# Your task:
Take the entries below and retype them word for word, excluding the images.

Data records:
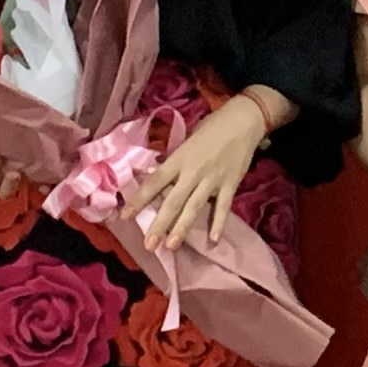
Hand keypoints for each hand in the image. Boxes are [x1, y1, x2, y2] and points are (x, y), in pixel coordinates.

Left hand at [127, 95, 266, 252]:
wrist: (243, 120)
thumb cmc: (212, 127)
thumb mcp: (187, 141)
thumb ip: (175, 161)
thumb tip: (159, 179)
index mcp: (179, 158)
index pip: (154, 182)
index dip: (139, 199)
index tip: (124, 216)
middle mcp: (193, 171)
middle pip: (173, 201)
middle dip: (160, 224)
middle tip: (149, 245)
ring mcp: (212, 179)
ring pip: (194, 207)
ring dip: (182, 228)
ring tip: (171, 246)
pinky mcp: (230, 184)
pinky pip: (223, 207)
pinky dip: (219, 223)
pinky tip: (214, 240)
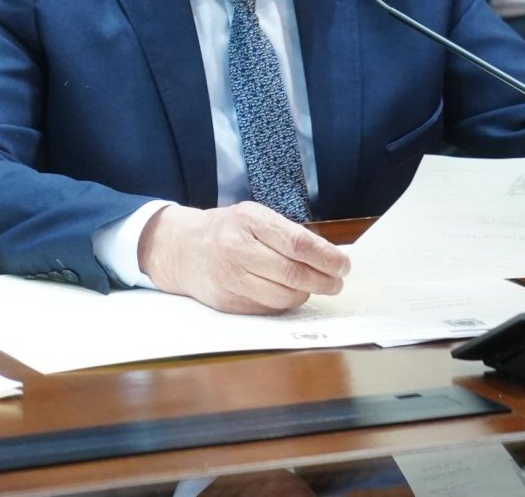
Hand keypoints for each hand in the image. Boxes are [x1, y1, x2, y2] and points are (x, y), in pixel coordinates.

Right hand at [139, 202, 349, 313]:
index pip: (297, 242)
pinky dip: (284, 302)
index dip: (327, 257)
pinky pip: (268, 308)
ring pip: (284, 296)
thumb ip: (286, 233)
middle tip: (336, 282)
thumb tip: (330, 256)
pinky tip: (286, 292)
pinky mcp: (227, 302)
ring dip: (306, 294)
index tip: (344, 265)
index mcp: (248, 220)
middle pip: (293, 273)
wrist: (181, 248)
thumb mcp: (253, 217)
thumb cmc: (227, 230)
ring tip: (313, 286)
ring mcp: (230, 278)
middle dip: (324, 281)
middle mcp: (236, 249)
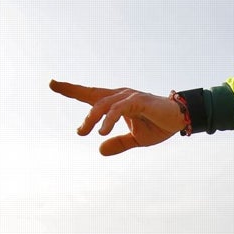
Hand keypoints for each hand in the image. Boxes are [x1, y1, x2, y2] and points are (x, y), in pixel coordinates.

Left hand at [49, 80, 185, 155]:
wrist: (180, 120)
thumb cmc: (158, 125)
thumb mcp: (135, 139)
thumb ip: (118, 143)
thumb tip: (100, 150)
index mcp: (117, 102)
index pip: (90, 95)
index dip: (71, 89)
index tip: (52, 83)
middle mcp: (120, 96)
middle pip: (92, 95)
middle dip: (72, 92)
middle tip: (62, 104)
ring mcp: (129, 97)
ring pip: (103, 104)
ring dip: (91, 118)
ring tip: (82, 132)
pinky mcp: (138, 101)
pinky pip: (119, 109)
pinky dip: (109, 119)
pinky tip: (102, 131)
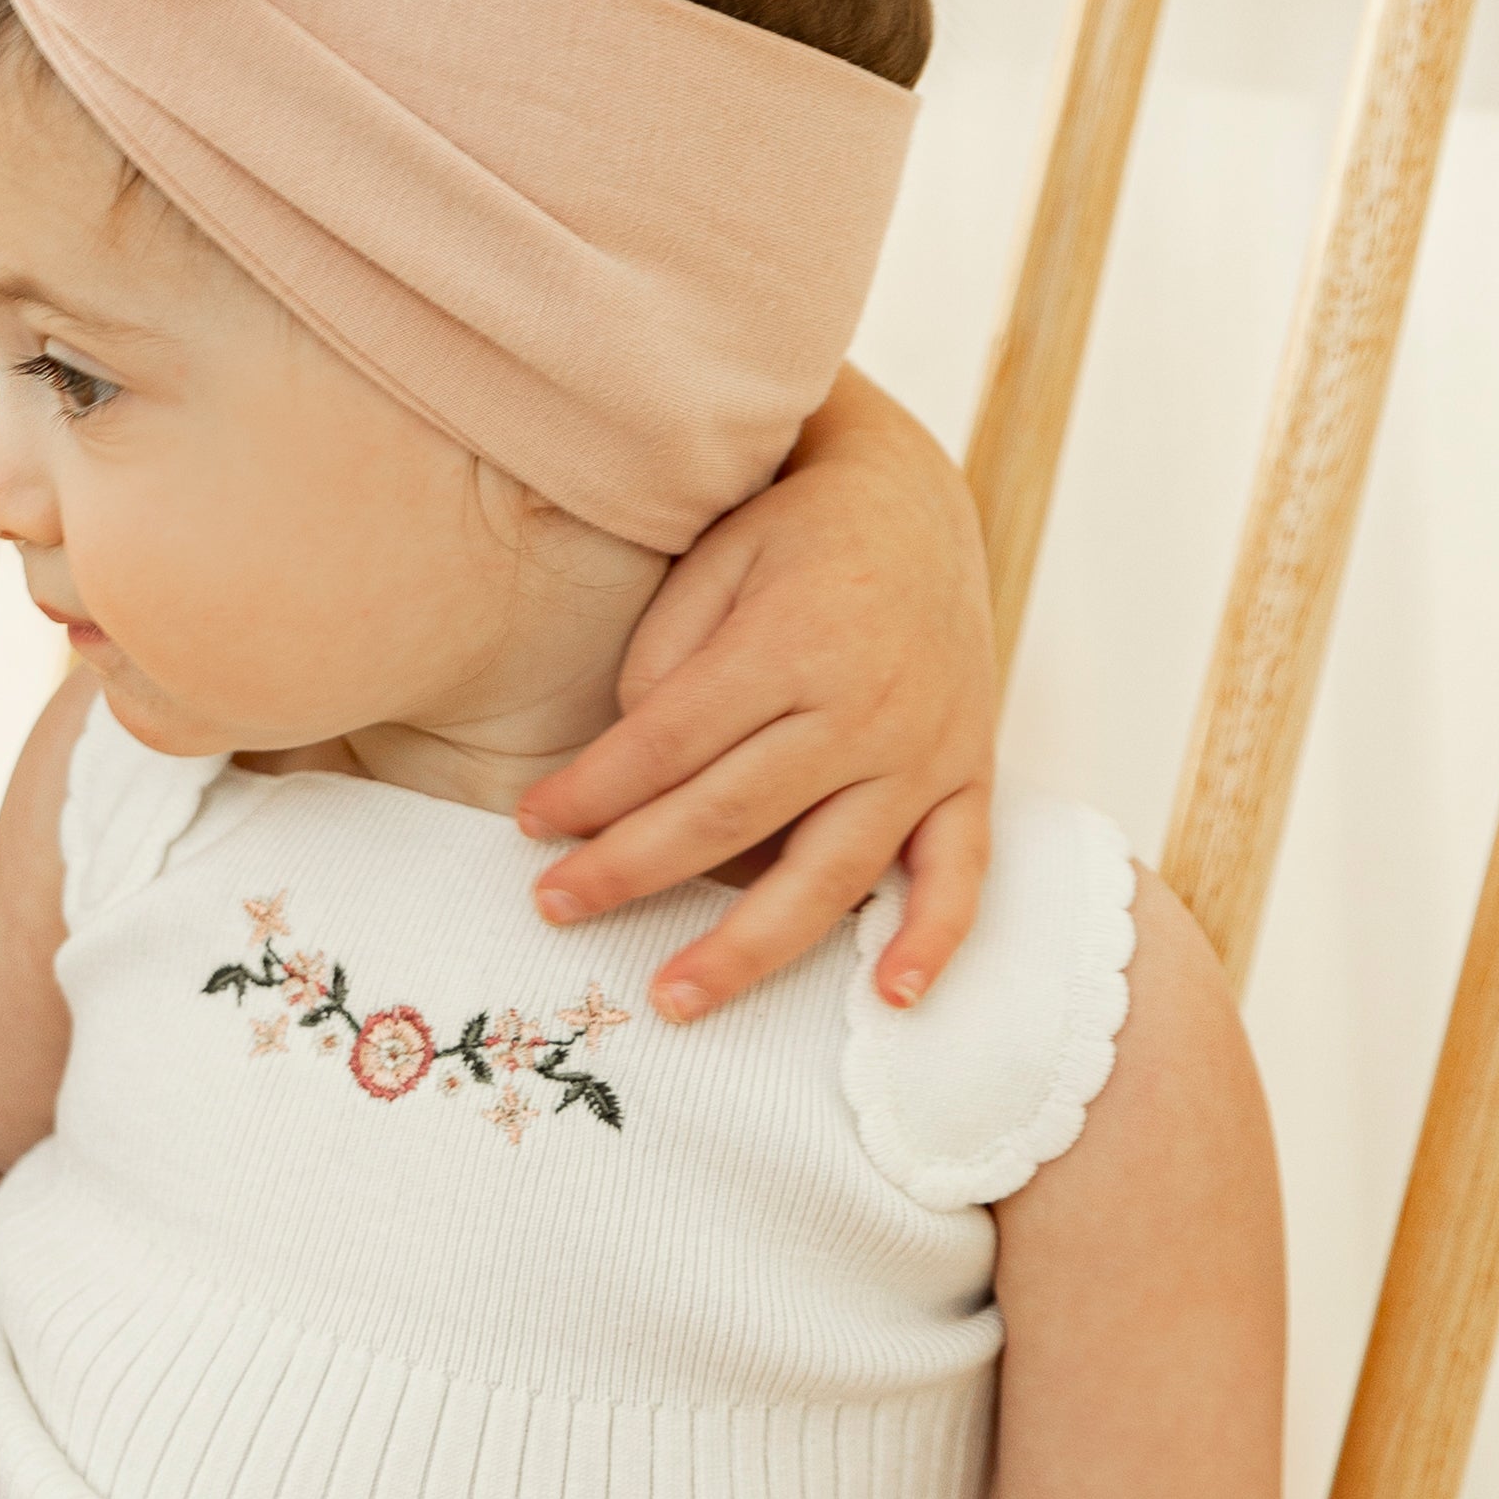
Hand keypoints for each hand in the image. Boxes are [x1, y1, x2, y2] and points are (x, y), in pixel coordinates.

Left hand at [514, 368, 993, 1014]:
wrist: (917, 500)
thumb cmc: (792, 534)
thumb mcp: (716, 559)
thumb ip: (667, 660)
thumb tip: (630, 771)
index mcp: (791, 642)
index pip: (669, 741)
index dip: (593, 791)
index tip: (530, 823)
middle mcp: (863, 707)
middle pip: (731, 815)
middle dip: (631, 869)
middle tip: (554, 908)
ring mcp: (923, 752)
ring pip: (830, 871)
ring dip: (749, 947)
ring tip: (676, 997)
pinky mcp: (968, 777)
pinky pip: (959, 871)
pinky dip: (933, 938)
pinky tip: (893, 999)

# Answer for the task:
Hand keypoints for each hand in the image. Boxes are [x1, y1, x2, y2] and points are (x, y), in pixel coordinates.

Left hand at [127, 95, 266, 252]:
wrist: (243, 120)
thumb cmc: (212, 127)
thumb mcp: (187, 141)
thumb ip: (175, 161)
thumb tip: (159, 179)
index mcp: (179, 158)
index pip: (154, 182)
index dip: (139, 199)
index tip: (124, 216)
middle mcp: (193, 171)
middle pip: (173, 201)
middle dip: (160, 224)
middle tip: (149, 245)
ring mcp: (212, 179)
ring pip: (194, 207)
ring dip: (182, 228)
ring tip: (171, 246)
pinky mcp: (230, 184)
pinky pip: (223, 207)
pinky dip: (219, 223)
pinky tip: (214, 240)
Hand keypoints for each hand in the image. Boxes are [x1, y1, x2, y2] and points are (x, y), in pixel coordinates.

Right hand at [139, 202, 349, 313]:
index pip: (297, 242)
pinky dip: (284, 302)
index dip: (327, 257)
pinky pip: (268, 308)
ring pip: (284, 296)
thumb ip: (286, 233)
middle tip: (336, 282)
thumb tip: (330, 256)
pinky tip: (286, 292)
pinky mcp: (227, 302)
ring dip: (306, 294)
index tip: (344, 265)
index mcp: (248, 220)
middle pip: (293, 273)
wrist: (181, 248)
thumb mcp: (253, 217)
thumb cmc: (227, 230)
ring tip: (313, 286)
ring mcp: (230, 278)
middle dip: (324, 281)
middle mcp: (236, 249)
Hand keypoints for each hand in the image. Boxes are [x1, y1, x2, y2] and points are (x, y), in pixel coordinates.

Left hand at [49, 80, 185, 155]:
wrist: (180, 120)
thumb cmc: (158, 125)
thumb mcp: (135, 139)
thumb ip: (118, 143)
thumb tip: (100, 150)
index mcp: (117, 102)
index pip: (90, 95)
index dip: (71, 89)
index tip: (52, 83)
middle mcp: (120, 96)
middle pip: (92, 95)
middle dip: (72, 92)
middle tip: (62, 104)
ring mcp: (129, 97)
ring pip: (103, 104)
ring dip: (91, 118)
ring tip: (82, 132)
pinky mcp: (138, 101)
pinky pip: (119, 109)
pinky dip: (109, 119)
pinky tip: (102, 131)
Hand keypoints for each hand in the image. Boxes are [x1, y1, x2, y2] and points are (x, y), in pixel coordinates.

Left hand at [514, 368, 993, 1014]:
wrist: (917, 500)
thumb cmc: (792, 534)
thumb mcp: (716, 559)
thumb ip: (667, 660)
thumb tip: (630, 771)
index mcp: (791, 642)
index pip: (669, 741)
index dip: (593, 791)
index tip: (530, 823)
middle mcp: (863, 707)
middle pip: (731, 815)
middle dip: (631, 869)
middle tip: (554, 908)
ring mcp: (923, 752)
ring pip: (830, 871)
ring dip: (749, 947)
ring tip: (676, 997)
pinky mcp: (968, 777)
pinky pip: (959, 871)
pinky dip: (933, 938)
pinky tip: (893, 999)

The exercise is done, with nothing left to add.